Till one or other touched a secret spring, and straightway he was launched again on those dreams and schemes with which he believed his last unhappy experience had for ever put him out of conceit. Oh, the house he would build! . . . the grounds he would lay out . . . the books he would buy . . . and buy . . . till he had a substantial library of his own. All the rare and pretty things that should be Mary’s. The gifts they would make her dear old mother. The competency that should rescue his own people from their obscure indigence. The deserving strugglers to whom he would lend a hand. Even individuals he disliked or was fretted by — Zara, Ned, Ned’s encumbrances — sipped from his overflow. Indeed he actually caught himself thinking of people — poor devils, mostly — who had done him a bad turn, and of how he could now requite them.

Over these imaginings the hours flew by — hours not divided off each from the next, but fusing to form one single golden day: of a kind that does not come twice in a lifetime. Meanwhile the vessel was well advanced up the great Bay, and familiar landmarks began to rise into view. He had sometimes wondered, on the voyage out, what his feelings would be, when he saw these familiar places again and knew that the pincer of the “Heads” had snapped behind him. Now, he contemplated them with a vacant eye; did not take up the thread of a personal relationship. Or once only: at sight of a bare old clump of hills behind Geelong. Then he impulsively went below to fetch Mary — Mary was packing the cabin furniture, sewing up mattresses in the floor-carpeting, the mirror in the blankets — and she, good-naturedly rising from her knees, for to-day she had not the heart to refuse him anything, tied on her bonnet and accompanied him on deck. There, standing arm-in-arm, they thought and spoke of a certain unforgettable evening, now years deep in the past.

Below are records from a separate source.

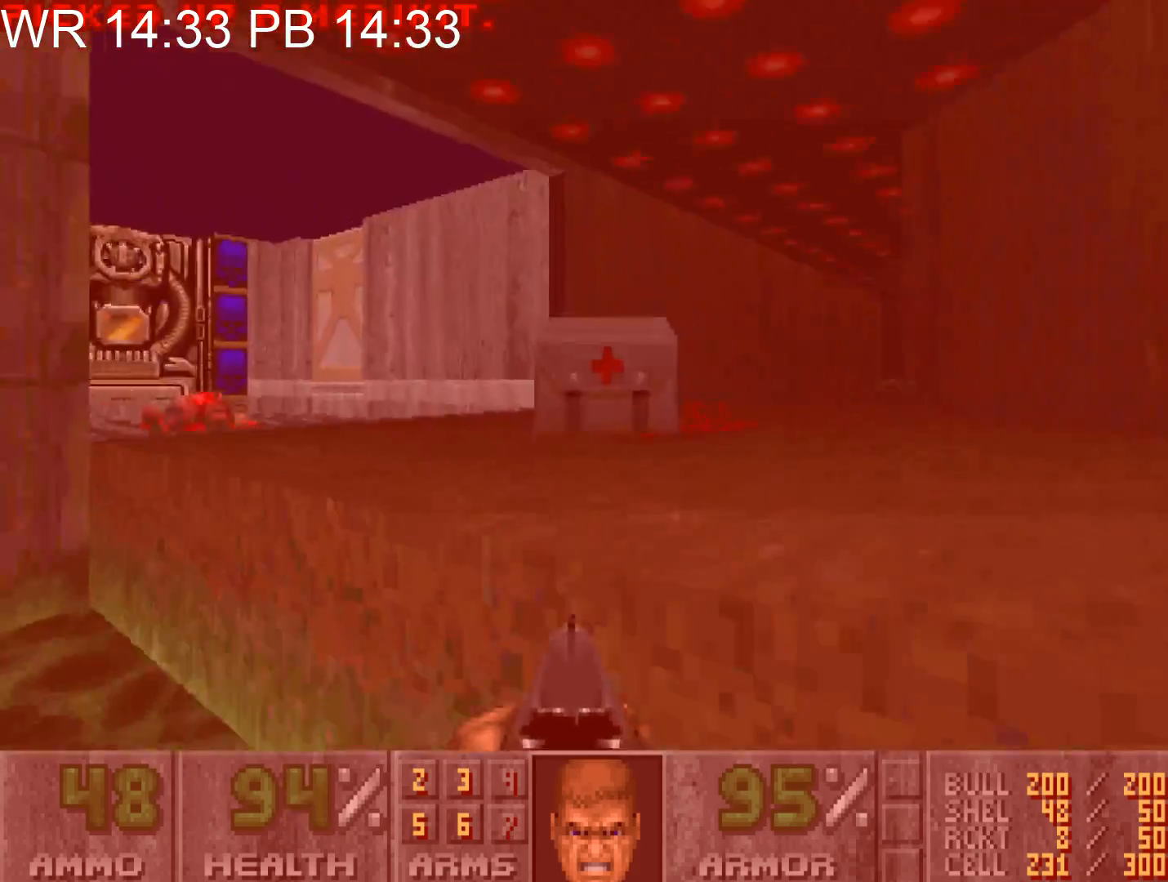
{"keys": ["w"], "mouse": [], "events": [[350, "a", "up"]]}
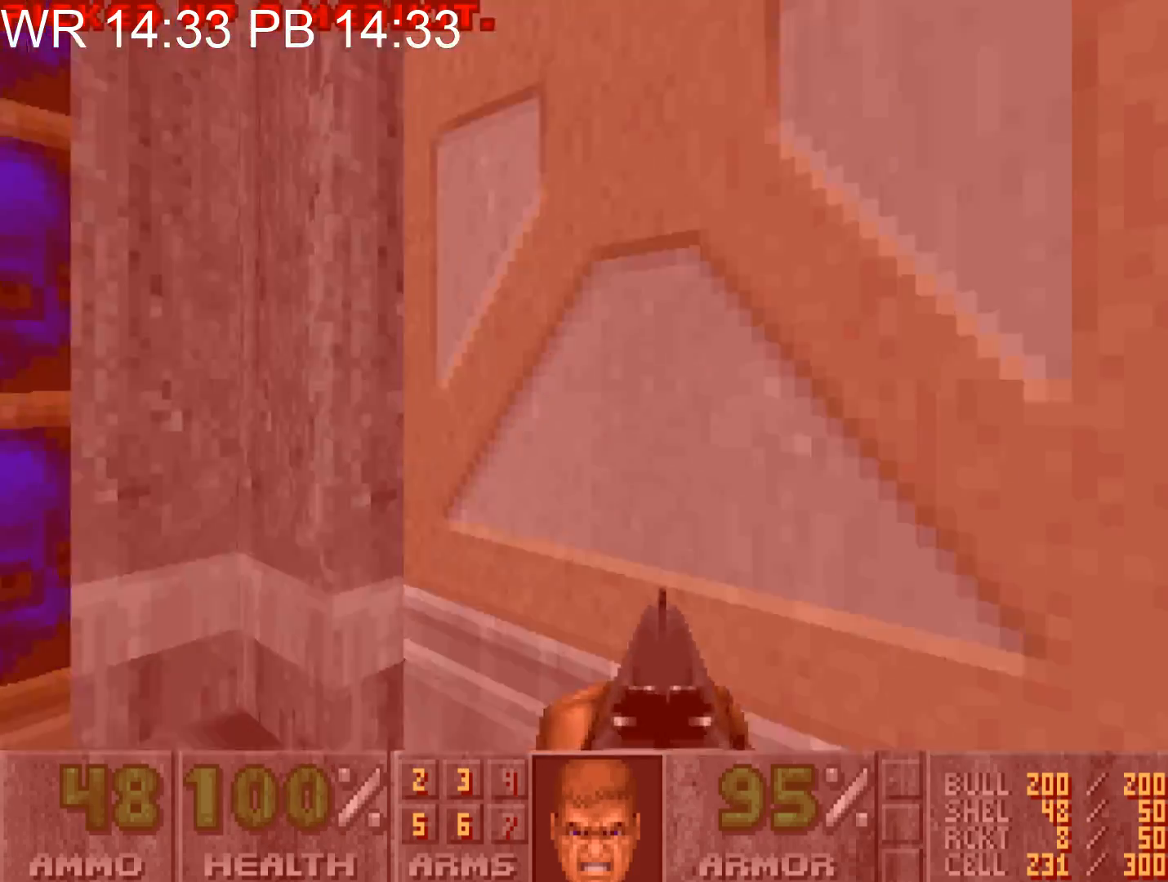
{"keys": [], "mouse": ["left"], "events": [[33, "e", "down"], [33, "w", "up"], [83, "e", "up"], [133, "d", "down"], [233, "d", "up"], [367, "d", "down"], [467, "d", "up"], [500, "mouse_left", "down"]]}
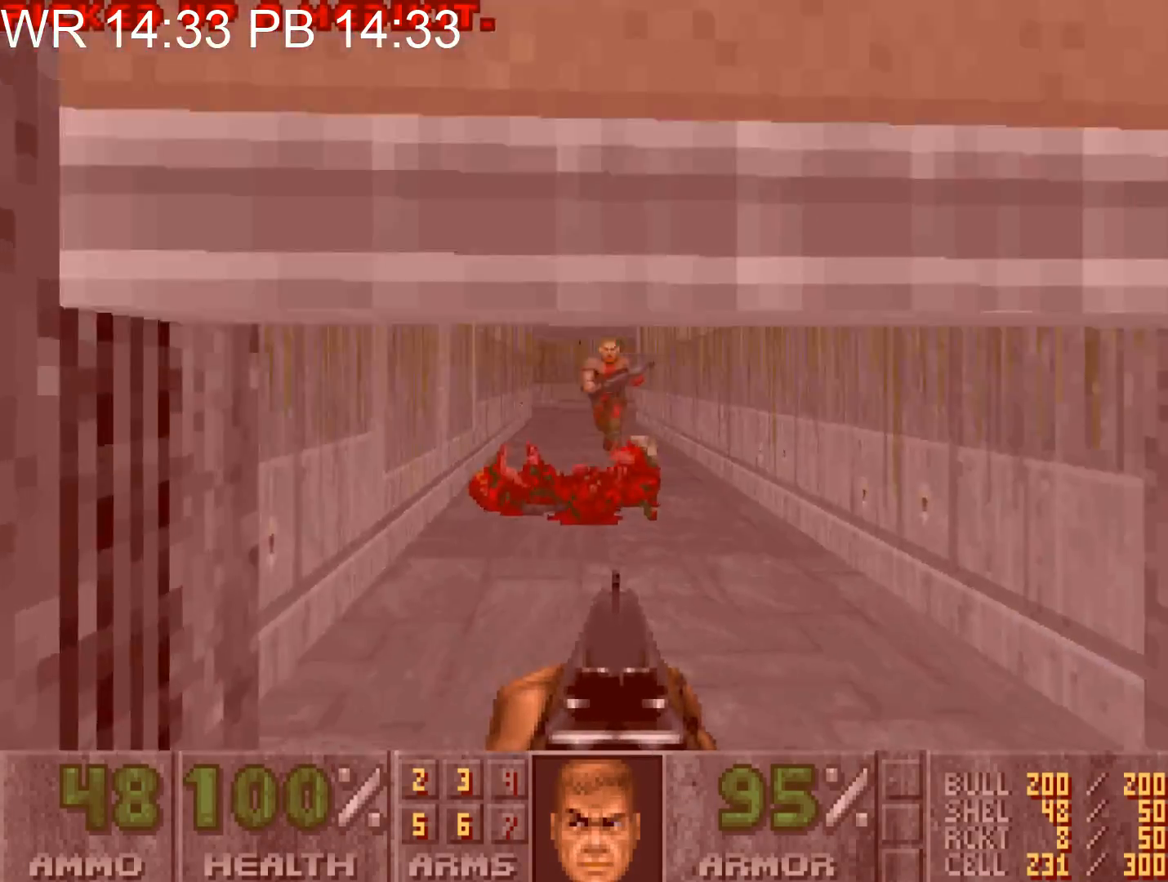
{"keys": ["d", "w"], "mouse": [], "events": [[100, "a", "down"], [150, "mouse_left", "up"], [200, "w", "down"], [233, "a", "up"], [233, "d", "down"]]}
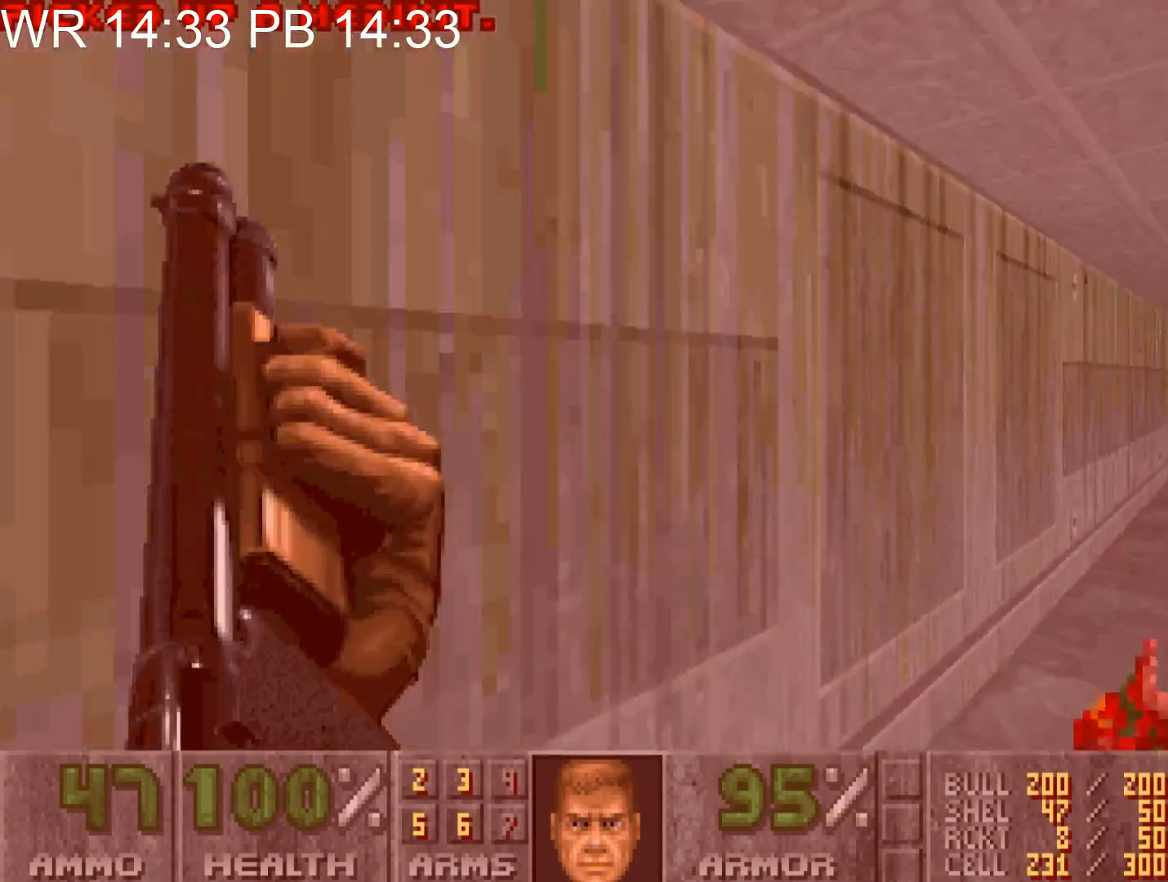
{"keys": ["alt", "d", "w"], "mouse": [], "events": [[117, "alt", "down"]]}
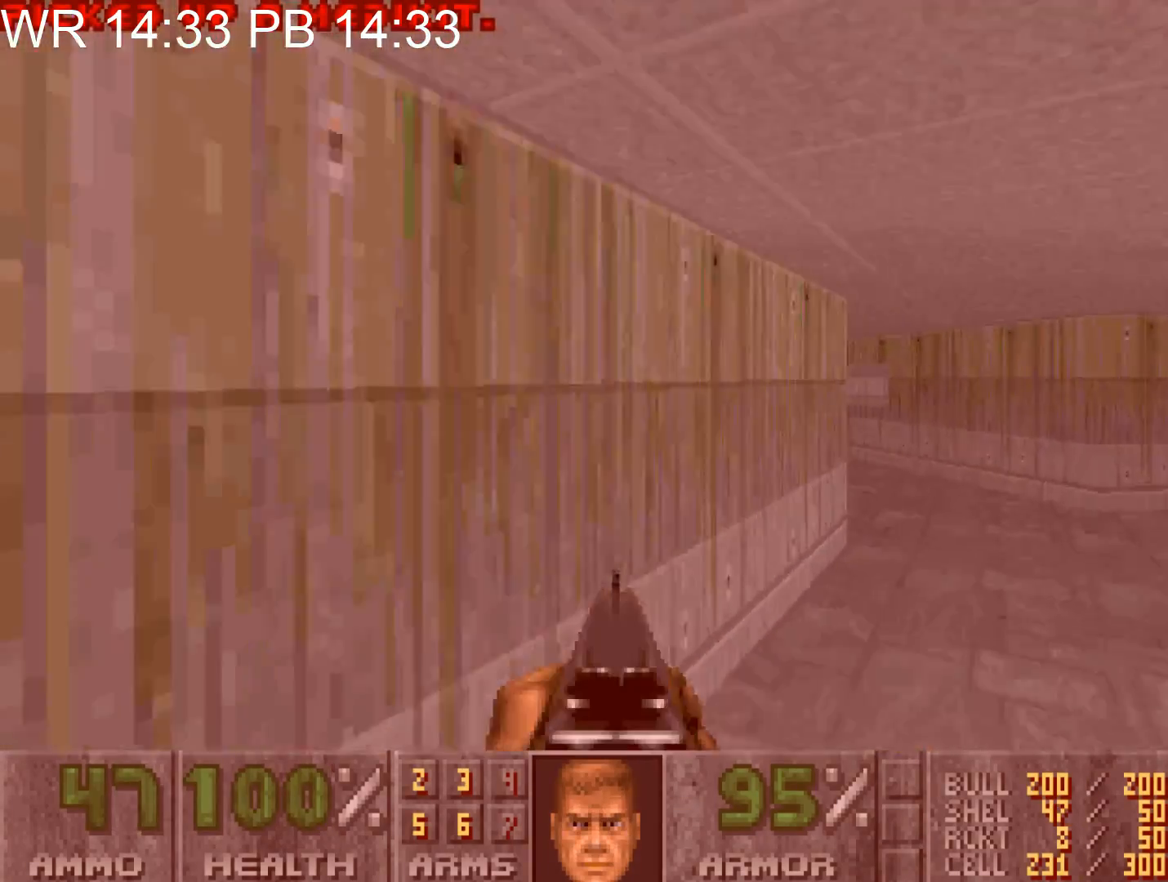
{"keys": ["alt", "d", "w"], "mouse": [], "events": [[183, "alt", "up"], [183, "d", "up"], [417, "d", "down"], [467, "alt", "down"]]}
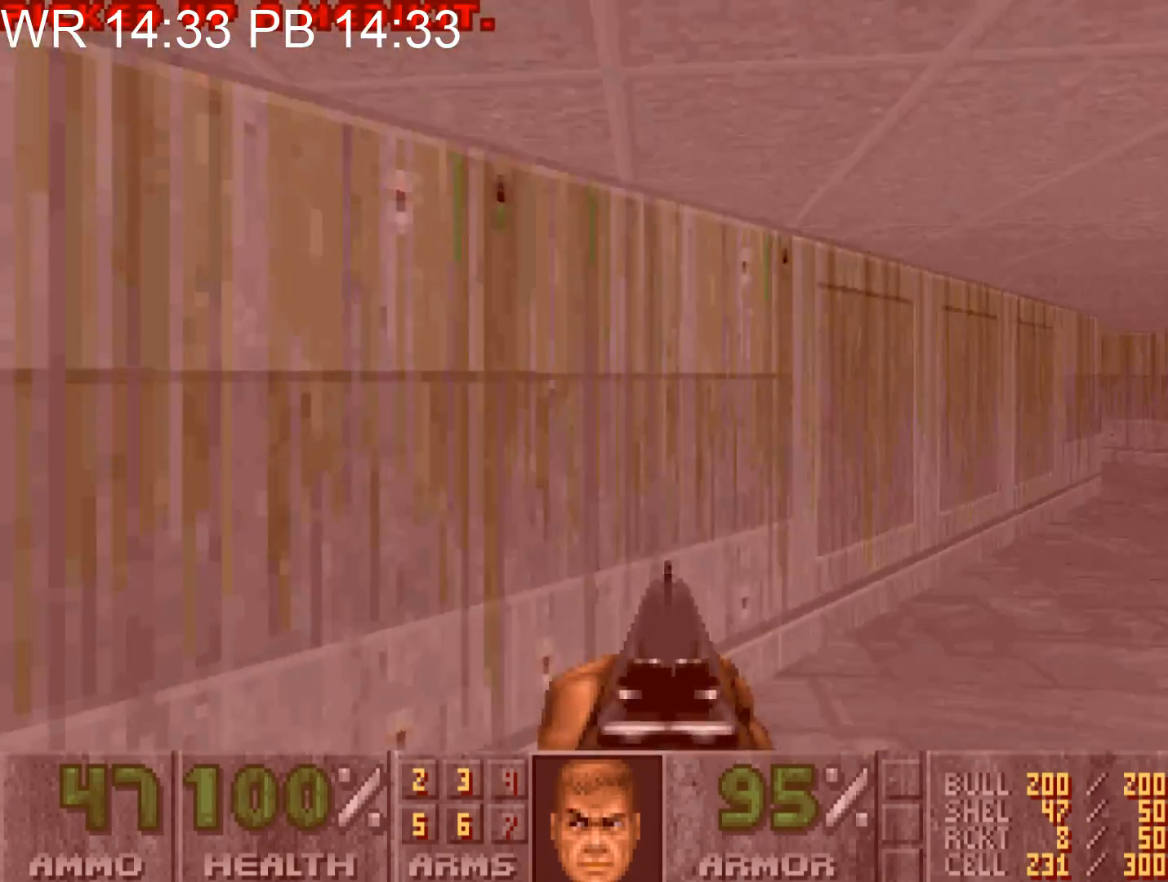
{"keys": ["d", "w"], "mouse": [], "events": [[483, "alt", "up"]]}
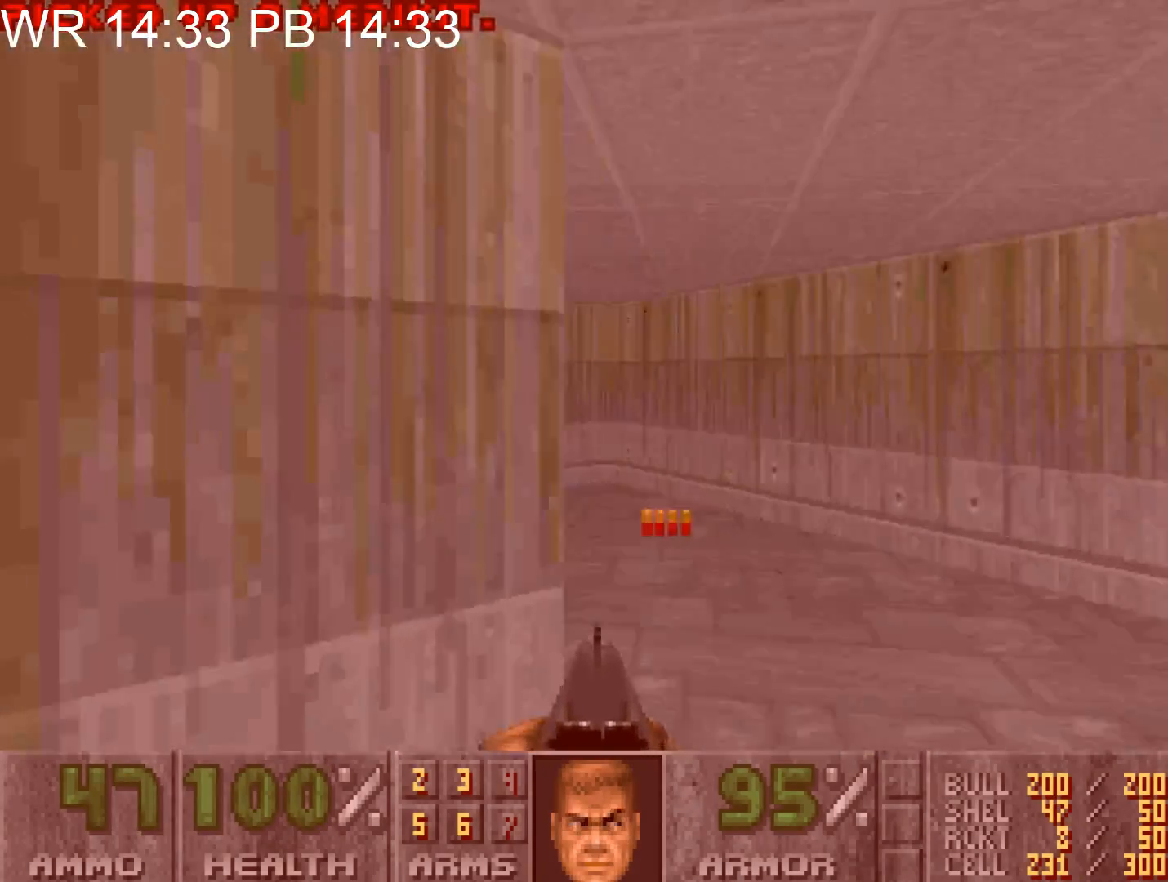
{"keys": ["d", "s"], "mouse": [], "events": [[350, "w", "up"], [450, "s", "down"]]}
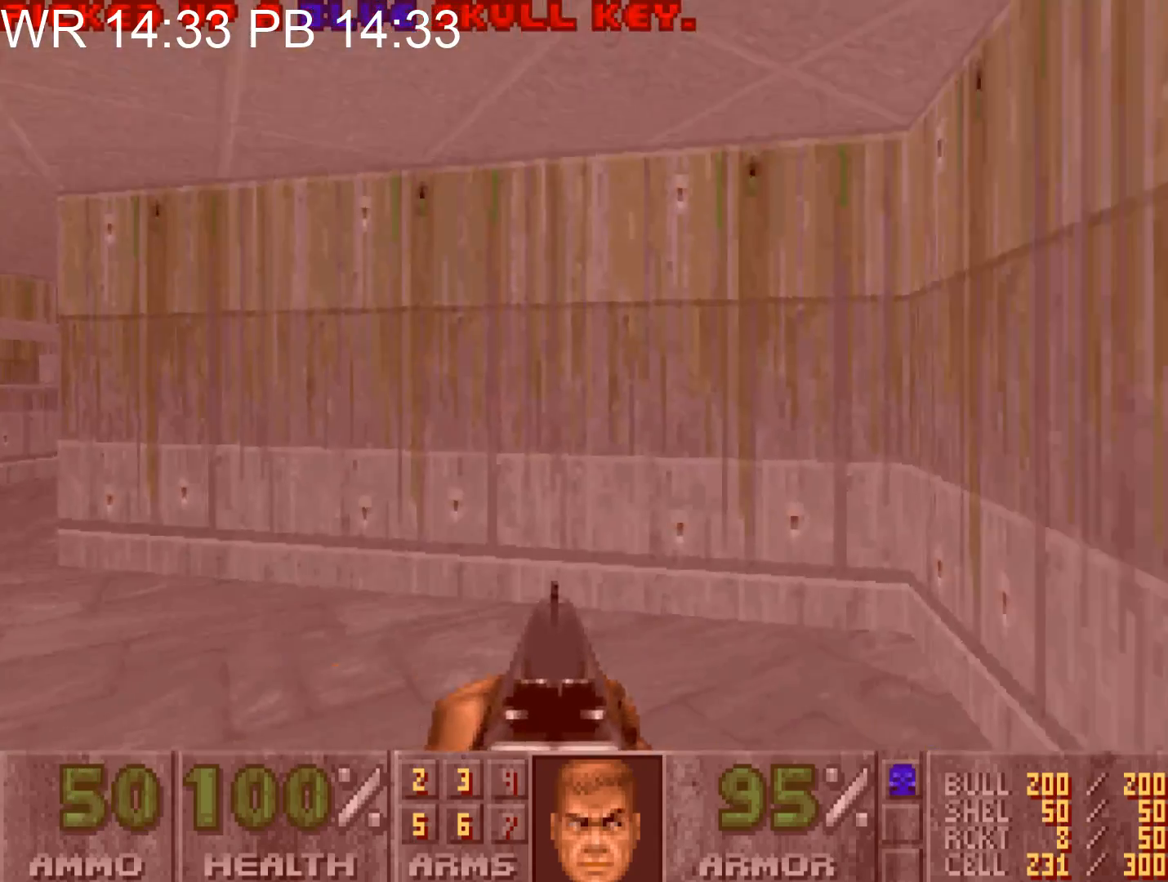
{"keys": ["s"], "mouse": [], "events": [[83, "d", "up"], [183, "a", "down"], [267, "a", "up"]]}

“What greenhorns we were then, love, to be sure! So mercifully ignorant of all the ups and downs in store for us.”— But his tone was light, even merry; for to-day the ups had it.

“Yet you seemed to me very old and wise, Richard. I suppose it came of you wearing that horrid beard.”

“And what a little sprite you were! — so shy and elusive. There was no catching you . . . or getting a word in edgeways — thanks to that poor old chattering Mother B and her two bumpkins.”

“Whom you couldn’t tell apart . . . how that did make me laugh!” said Mary To add with a sigh: “Poor Jinny! Little did we think she would have to go so much sooner than the rest.”

“My dear, a good half of that party is dust by now.”

But no melancholy tinged the reflection. In his present mood, Mahony accepted life, and the doom life implied, with cheerfullest composure.

* * * * *

Hardly a letter received by Mary that morning but had besought them to regard the writer’s house as their own: they had only to make their choice. “Yes, and give umbrage to all the rest. Nonsense, Mary! We’ll just slip off quietly to a hotel. We don’t need to consider the expense now, and shall be much freer and more comfortable than if we tied ourselves down to stay with people.”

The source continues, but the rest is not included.